My three-part posting will illustrate Putney in the build up to the races, the men’s Blue Boat Race in action from start to finish, and the aftermath at Mortlake. 

Cambridge go to church.

Media reports:

Rachel Quarrell, Jim White and Alan Tyers in The Daily Telegraph.

Luke McLaughlin in The Guardian.

George Sessions in the Independent (Register for free to read).

BBC Sport (with video clips for UK viewers).

Those in the UK can watch the BBC’s two-and-a-half hour coverage on iPlayer.

I hesitate to link to The Mail Online report. It has negligible text written by an intern but, as usual, it has a lot of excellent pictures. However, try to avoid reading any of the 400 plus comments unless you need to be up to speed on current racism, sexism and anti-transsexualism (if that is a word).

2 comments

  1. The word you are looking for at the end is “transphobia.” To be fair, I have always noticed that the comments section of ALL newspapers brings out the worst of humanity and sensible people don’t read them, unless they want to spoil their day! Not just the Daily Mail but also the Telegraph comments on the Boat Race are full of rude, classist, sexist and transphobic comments. The Telegraph moderators only act when a comment is flagged up by a subscriber, but the Daily Mail ones are not moderated at all so you would expect to find the worst ones there. The Guardian piece is moderated and a great many comments have been removed (I expect the sexist /transphobic), but dozens of rude comments remain, mainly classist as you would expect from Guardian readers (“I didn’t realise this elitist claptrap was still on”).

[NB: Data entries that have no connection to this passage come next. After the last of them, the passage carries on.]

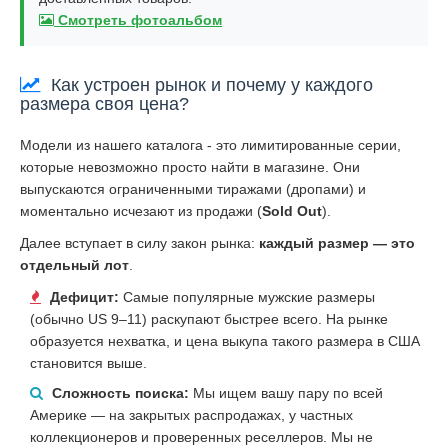
Смотреть фотоальбом
Как устроен рынок и почему у каждого
размера своя цена?
Модели из нашего каталога - это лимитированные серии,
которые невозможно просто найти в магазине. Они
выпускаются ограниченными тиражами (дропами) и
моментально исчезают из продажи (
Sold Out
).
Далее вступает в силу закон рынка:
каждый размер — это
отдельный лот
.
Дефицит:
Самые популярные мужские размеры
(обычно US 9–11) раскупают быстрее всего. На рынке
образуется нехватка, и цена выкупа такого размера в США
становится выше.
Сложность поиска:
Мы ищем вашу пару по всей
Америке — на закрытых распродажах, у частных
коллекционеров и проверенных реселлеров. Мы не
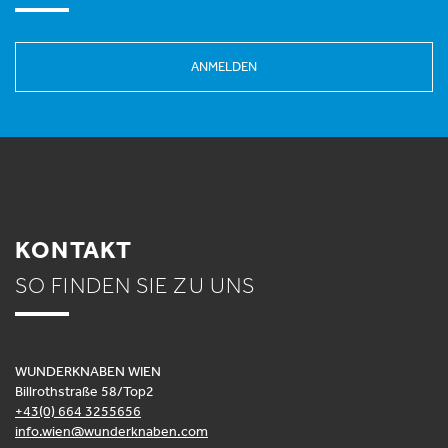
ANMELDEN
KONTAKT
SO FINDEN SIE ZU UNS
WUNDERKNABEN WIEN
Billrothstraße 58/Top2
+43(0) 664 3255656
info.wien@wunderknaben.com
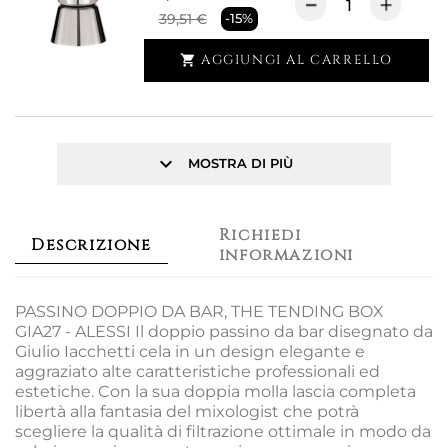
39,51 €
-15%
AGGIUNGI AL CARRELLO

keyboard_arrow_down
MOSTRA DI PIÙ
Richiedi
Descrizione
informazioni
PASSINO DOPPIO DA BAR, THE TENDING BOX
GIA27 - ALESSI Il doppio passino da bar disegnato da
Giulio Iacchetti cela in un design elegante e
aggraziato alte caratteristiche professionali ed
estetiche. Con la sua doppia molla lascia completa
libertà alla fantasia del mixologist che potrà
scegliere la qualità di filtrazione ottimale in modo da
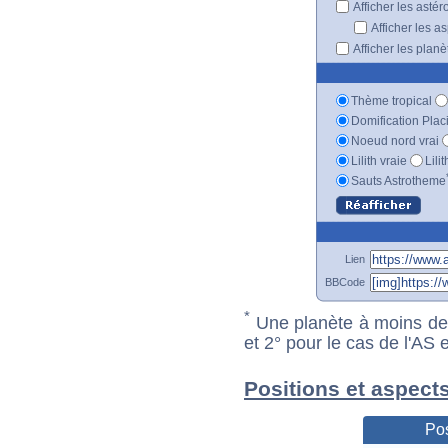
Afficher les astér
Afficher les a
Afficher les plan
Thème tropical
Domification Plac
Noeud nord vrai
Lilith vraie
Lili
Sauts Astrotheme
Lien
BBCode
*
Une planète à moins de 1
et 2° pour le cas de l'AS
Positions et aspect
Pos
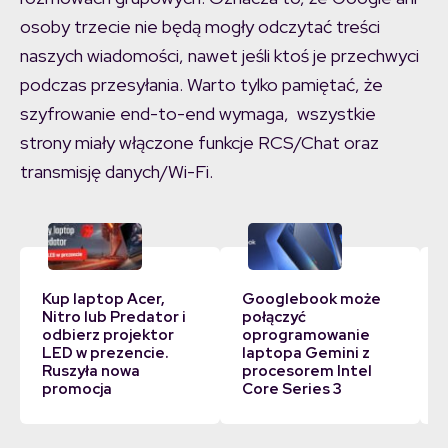
osoby trzecie nie będą mogły odczytać treści
naszych wiadomości, nawet jeśli ktoś je przechwyci
podczas przesyłania. Warto tylko pamiętać, że
szyfrowanie end-to-end wymaga, wszystkie
strony miały włączone funkcje RCS/Chat oraz
transmisję danych/Wi-Fi.
Kup laptop Acer,
Googlebook może
Nitro lub Predator i
połączyć
odbierz projektor
oprogramowanie
LED w prezencie.
laptopa Gemini z
Ruszyła nowa
procesorem Intel
promocja
Core Series 3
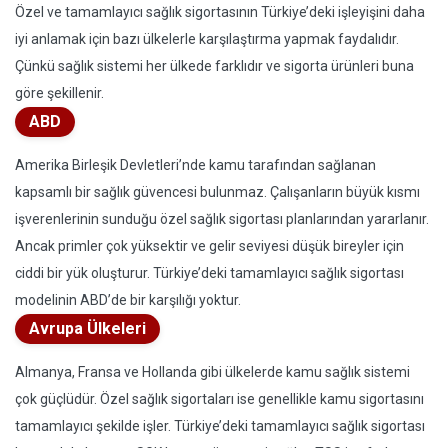
Özel ve tamamlayıcı sağlık sigortasının Türkiye’deki işleyişini daha
iyi anlamak için bazı ülkelerle karşılaştırma yapmak faydalıdır.
Çünkü sağlık sistemi her ülkede farklıdır ve sigorta ürünleri buna
göre şekillenir.
ABD
Amerika Birleşik Devletleri’nde kamu tarafından sağlanan
kapsamlı bir sağlık güvencesi bulunmaz. Çalışanların büyük kısmı
işverenlerinin sunduğu özel sağlık sigortası planlarından yararlanır.
Ancak primler çok yüksektir ve gelir seviyesi düşük bireyler için
ciddi bir yük oluşturur. Türkiye’deki tamamlayıcı sağlık sigortası
modelinin ABD’de bir karşılığı yoktur.
Avrupa Ülkeleri
Almanya, Fransa ve Hollanda gibi ülkelerde kamu sağlık sistemi
çok güçlüdür. Özel sağlık sigortaları ise genellikle kamu sigortasını
tamamlayıcı şekilde işler. Türkiye’deki tamamlayıcı sağlık sigortası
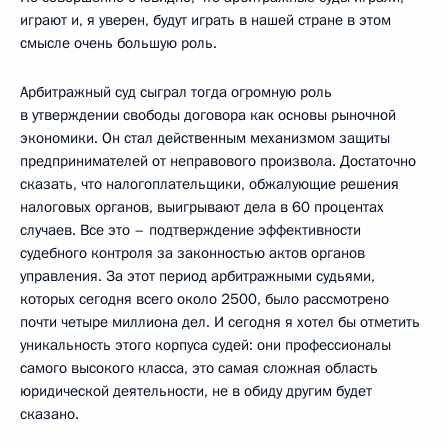
играют и, я уверен, будут играть в нашей стране в этом
смысле очень большую роль.
Арбитражный суд сыграл тогда огромную роль
в утверждении свободы договора как основы рыночной
экономики. Он стал действенным механизмом защиты
предпринимателей от неправового произвола. Достаточно
сказать, что налогоплательщики, обжалующие решения
налоговых органов, выигрывают дела в 60 процентах
случаев. Все это – подтверждение эффективности
судебного контроля за законностью актов органов
управления. За этот период арбитражными судьями,
которых сегодня всего около 2500, было рассмотрено
почти четыре миллиона дел. И сегодня я хотел бы отметить
уникальность этого корпуса судей: они профессионалы
самого высокого класса, это самая сложная область
юридической деятельности, не в обиду другим будет
сказано.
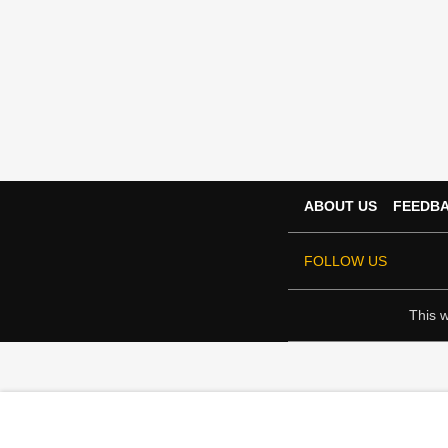
ABOUT US
FEEDB
FOLLOW US
This w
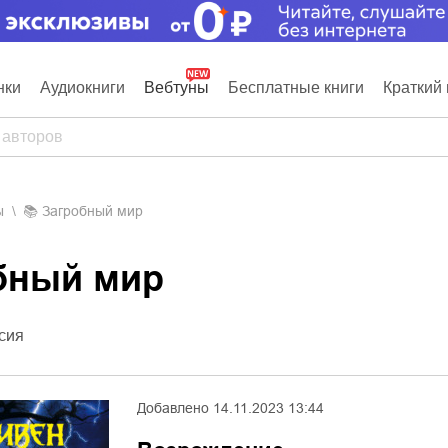
нки
Аудиокниги
Вебтуны
Бесплатные книги
Краткий 
ы
📚
Загробный мир
обный мир
сия
Добавлено
14.11.2023 13:44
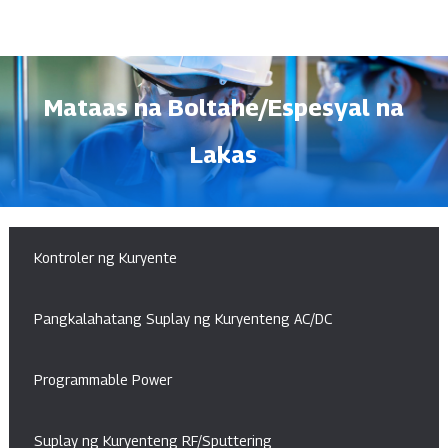
Mataas na Boltahe/Espesyal na
Lakas
Kontroler ng Kuryente
Pangkalahatang Suplay ng Kuryenteng AC/DC
Programmable Power
Suplay ng Kuryenteng RF/Sputtering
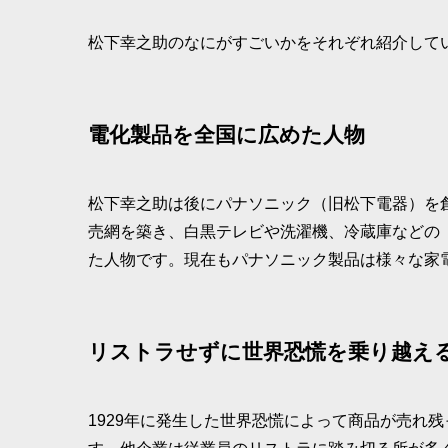
松下幸之助のなにがすごいかをそれぞれ紹介して
電化製品を全国に広めた人物
松下幸之助は後にパナソニック（旧松下電器）を
売網を築き、白黒テレビや洗濯機、冷蔵庫などの
た人物です。現在もパナソニック製品は様々な家
リストラせずに世界恐慌を乗り越え
1929年に発生した世界恐慌によって商品が売れ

The Indie, oddly, has only attracted a single comment!

  2. Thank you, Teresa, I should have known that word.

    Yes, reading comments sections is a depressing experience and one that should be avoided. Those who post hateful comments over their Full English Breakfast are rather like the citizens of Oceania who started the day with The Two Minute Hate. Doubleplusbad. Before the Internet, these people would have written on lavatory walls, sometimes using a medium of their own making. In some ways, little has changed.

    Not only does the online Mail not moderate comments, it does not employ sub-editors. For a long time, one piece referred to Ann Frank’s Diary as “infamous”. There are two possible explanations for this. The Mail does not know the meaning of “infamous” or it has gone back to supporting Fascism as it did in the 1930s.